▶ _PROBLEM REQUIREMENTS_
Write out every line below word for word, leaving the pictures out of your answer.

[Stored data entries]
━━━━

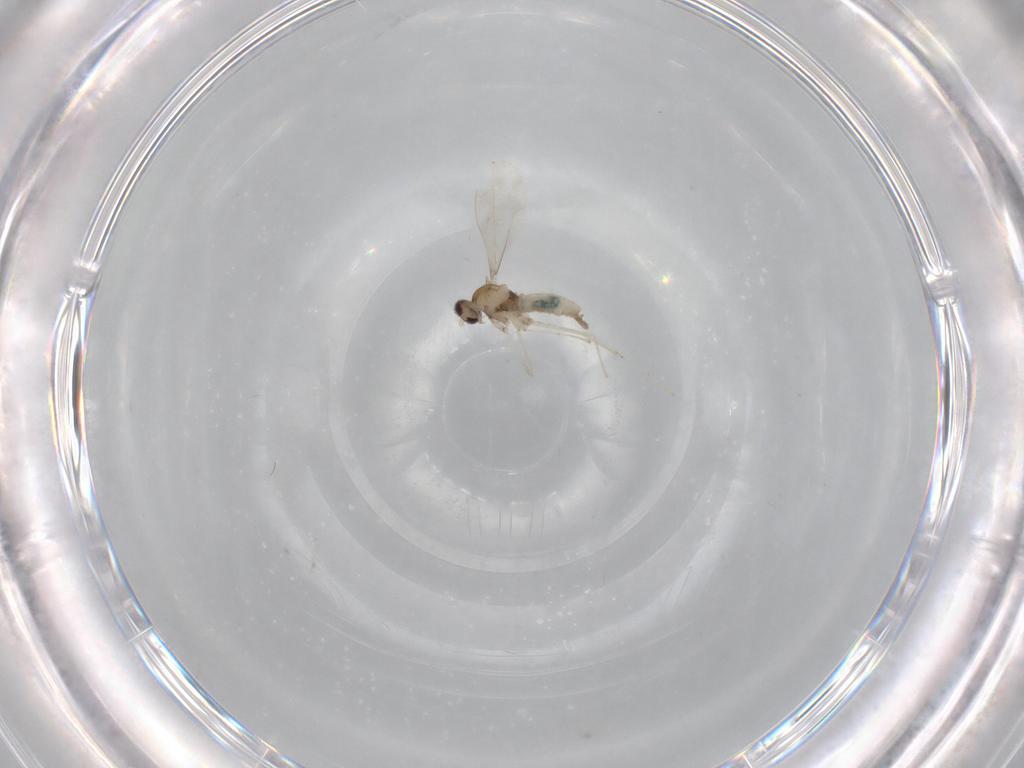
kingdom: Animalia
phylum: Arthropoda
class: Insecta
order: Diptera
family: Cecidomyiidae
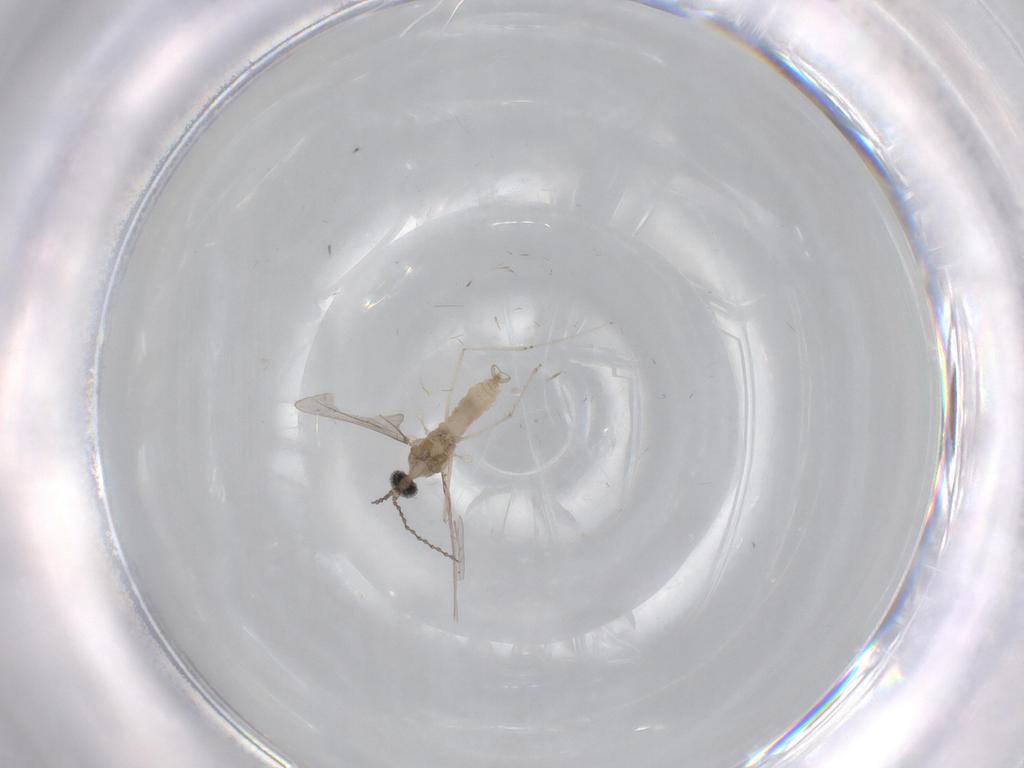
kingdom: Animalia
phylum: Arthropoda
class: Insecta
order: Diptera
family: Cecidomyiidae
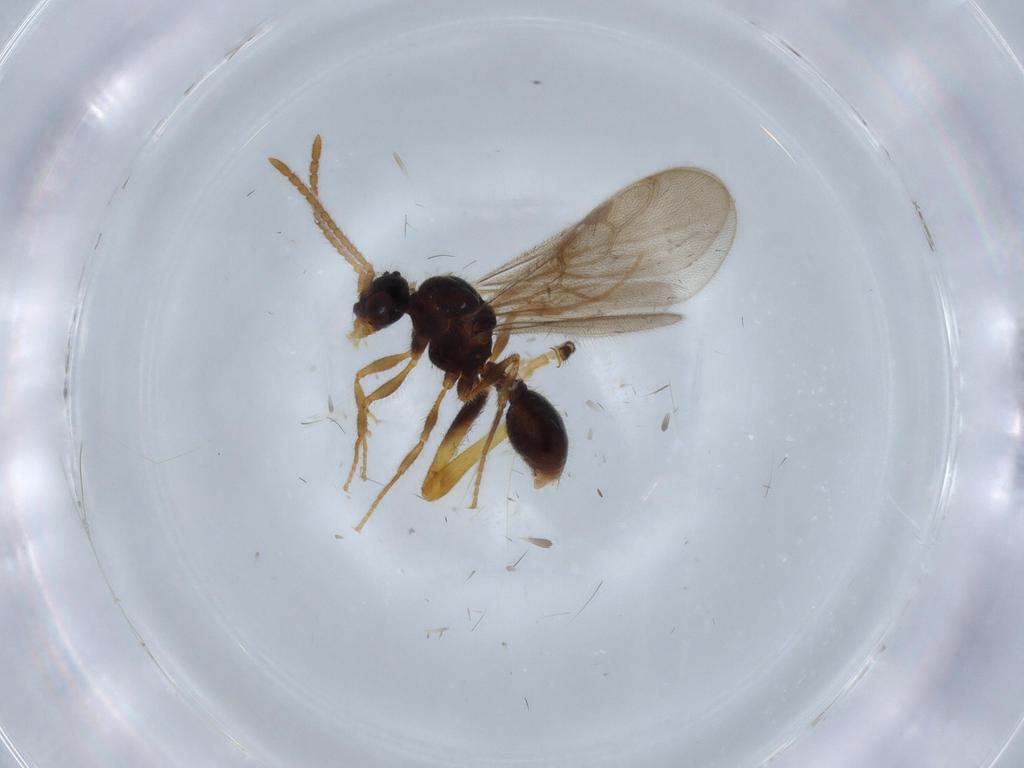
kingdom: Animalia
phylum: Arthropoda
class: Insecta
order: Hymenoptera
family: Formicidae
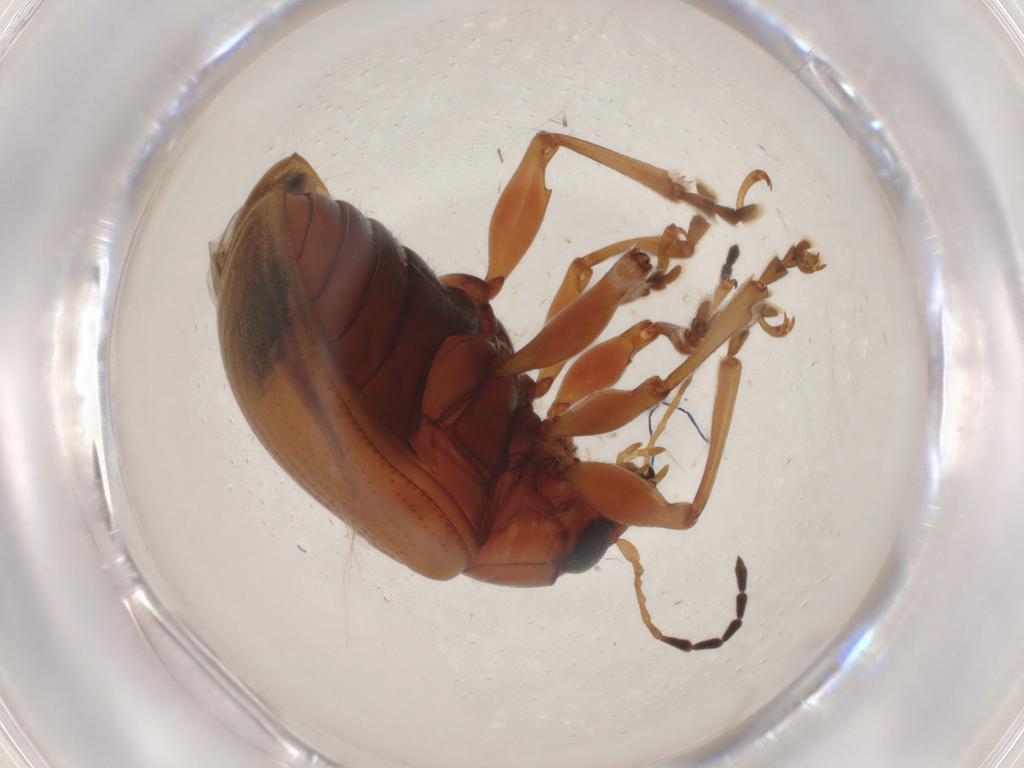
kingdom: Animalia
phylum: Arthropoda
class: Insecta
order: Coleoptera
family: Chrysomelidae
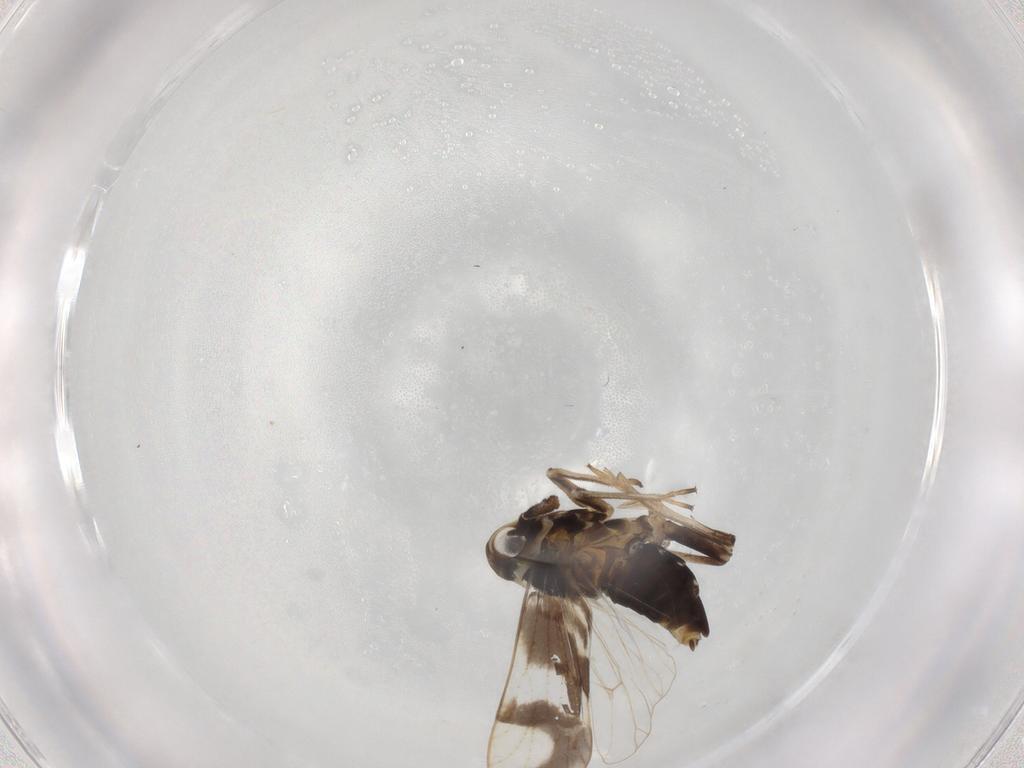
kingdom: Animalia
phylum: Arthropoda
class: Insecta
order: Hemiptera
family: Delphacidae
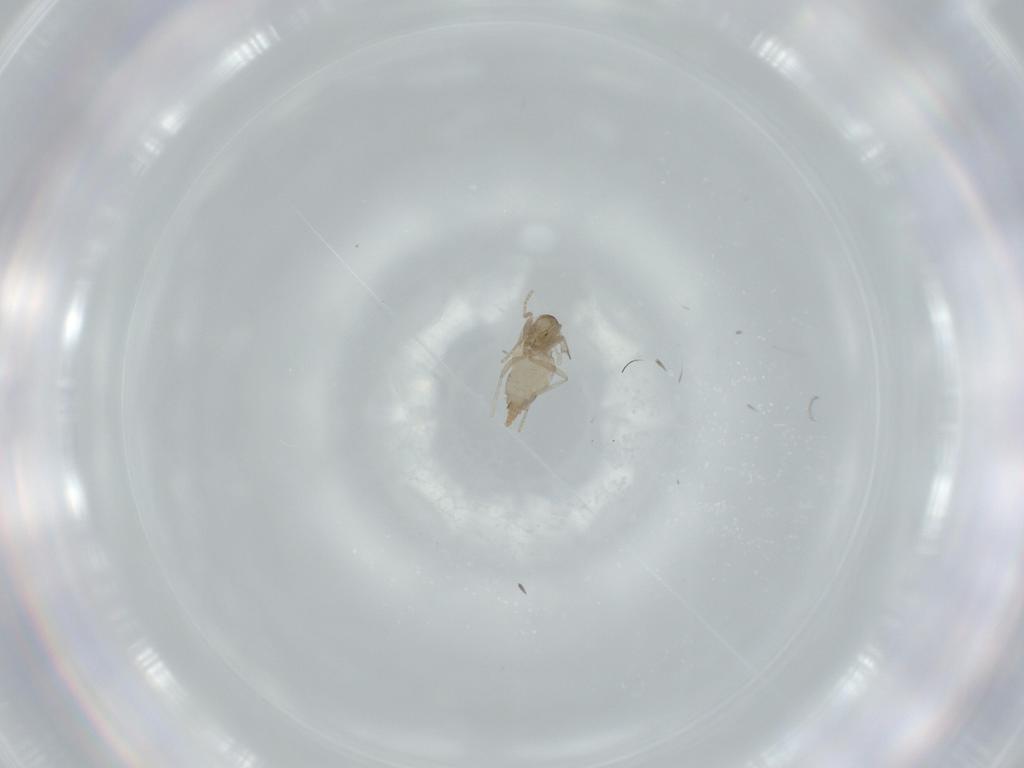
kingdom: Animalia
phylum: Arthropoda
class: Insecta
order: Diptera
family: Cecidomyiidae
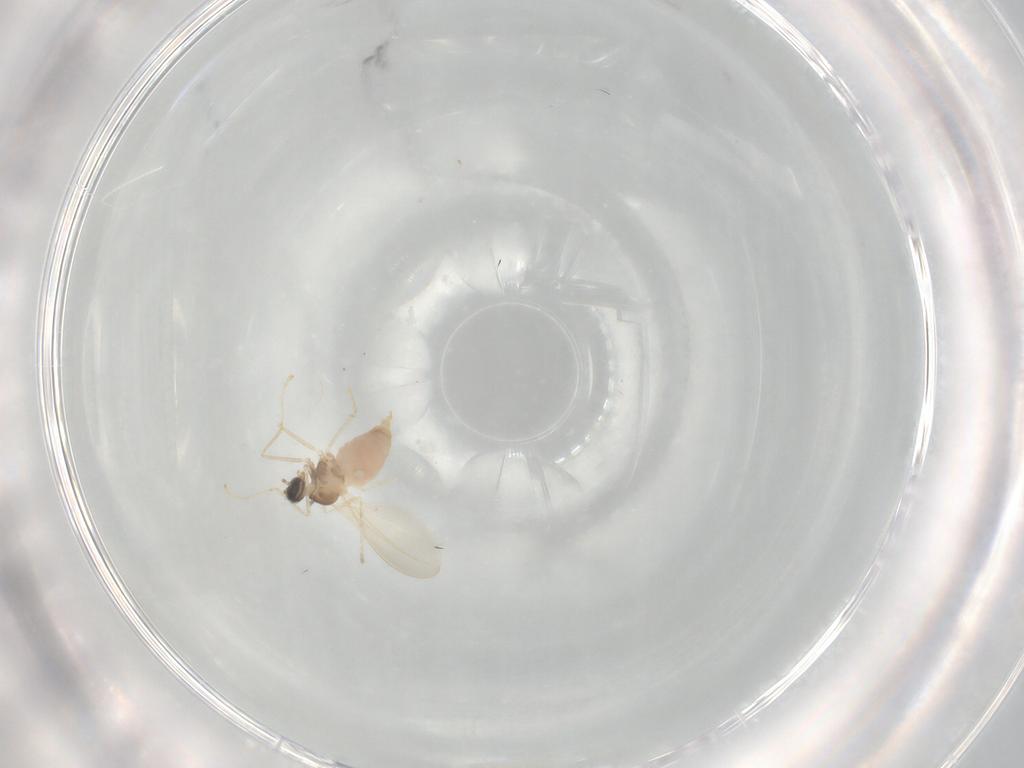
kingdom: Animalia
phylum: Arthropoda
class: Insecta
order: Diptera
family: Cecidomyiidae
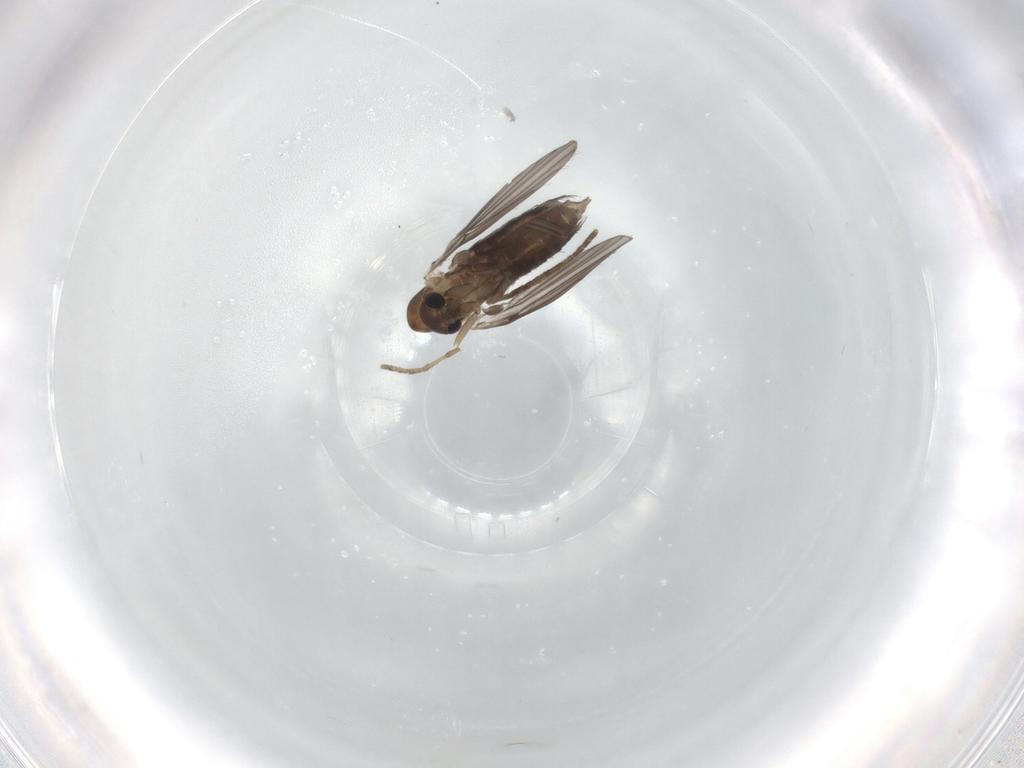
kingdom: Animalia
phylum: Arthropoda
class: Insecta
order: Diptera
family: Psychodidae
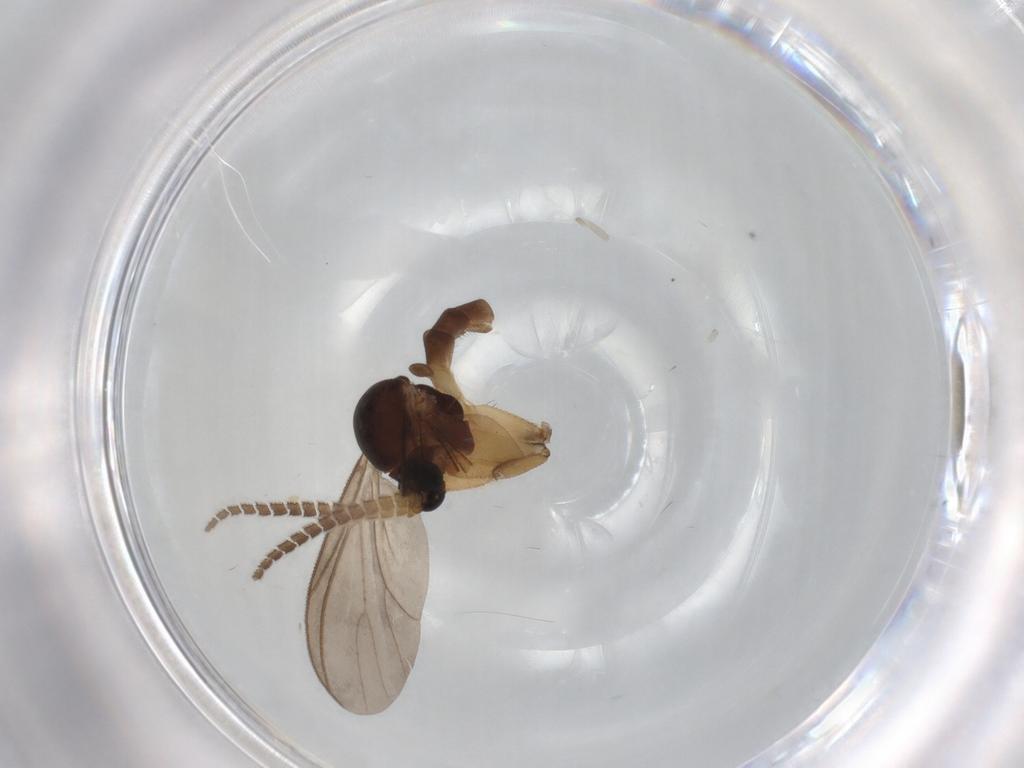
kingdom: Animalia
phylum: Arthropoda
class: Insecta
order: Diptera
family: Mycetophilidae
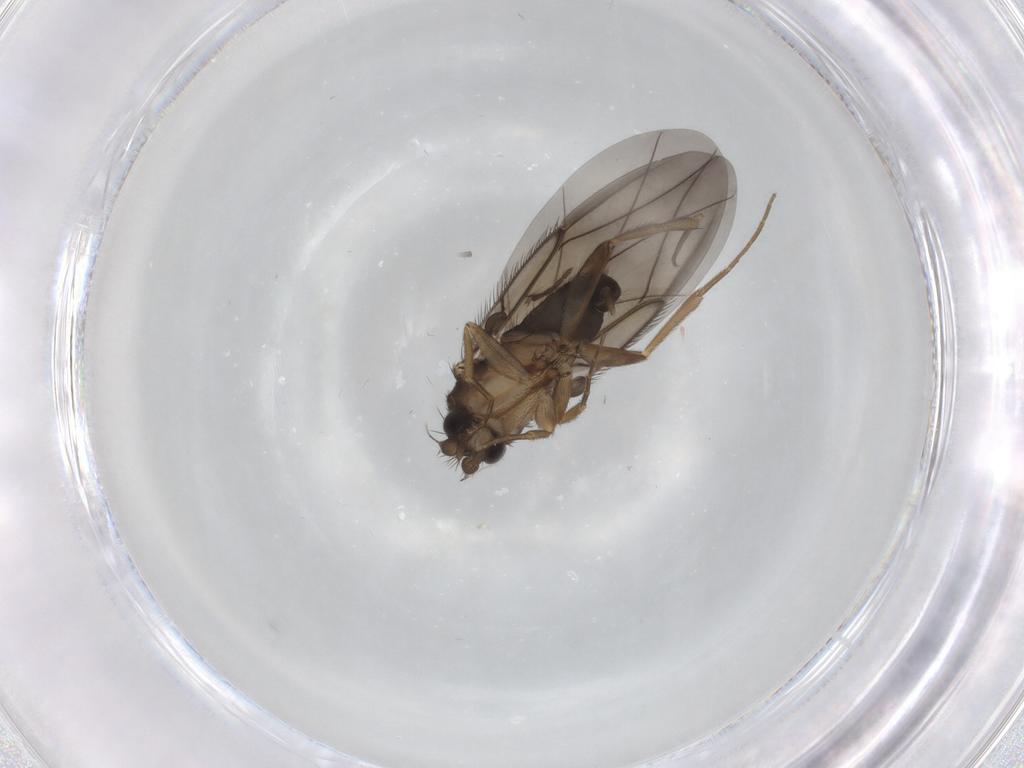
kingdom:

━━━━

▶ _RESPONSE TO THE TASK_
kingdom: Animalia
phylum: Arthropoda
class: Insecta
order: Diptera
family: Cecidomyiidae
kingdom: Animalia
phylum: Arthropoda
class: Insecta
order: Diptera
family: Cecidomyiidae
kingdom: Animalia
phylum: Arthropoda
class: Insecta
order: Hymenoptera
family: Formicidae
kingdom: Animalia
phylum: Arthropoda
class: Insecta
order: Coleoptera
family: Chrysomelidae
kingdom: Animalia
phylum: Arthropoda
class: Insecta
order: Hemiptera
family: Delphacidae
kingdom: Animalia
phylum: Arthropoda
class: Insecta
order: Diptera
family: Cecidomyiidae
kingdom: Animalia
phylum: Arthropoda
class: Insecta
order: Diptera
family: Cecidomyiidae
kingdom: Animalia
phylum: Arthropoda
class: Insecta
order: Diptera
family: Psychodidae
kingdom: Animalia
phylum: Arthropoda
class: Insecta
order: Diptera
family: Mycetophilidae
kingdom:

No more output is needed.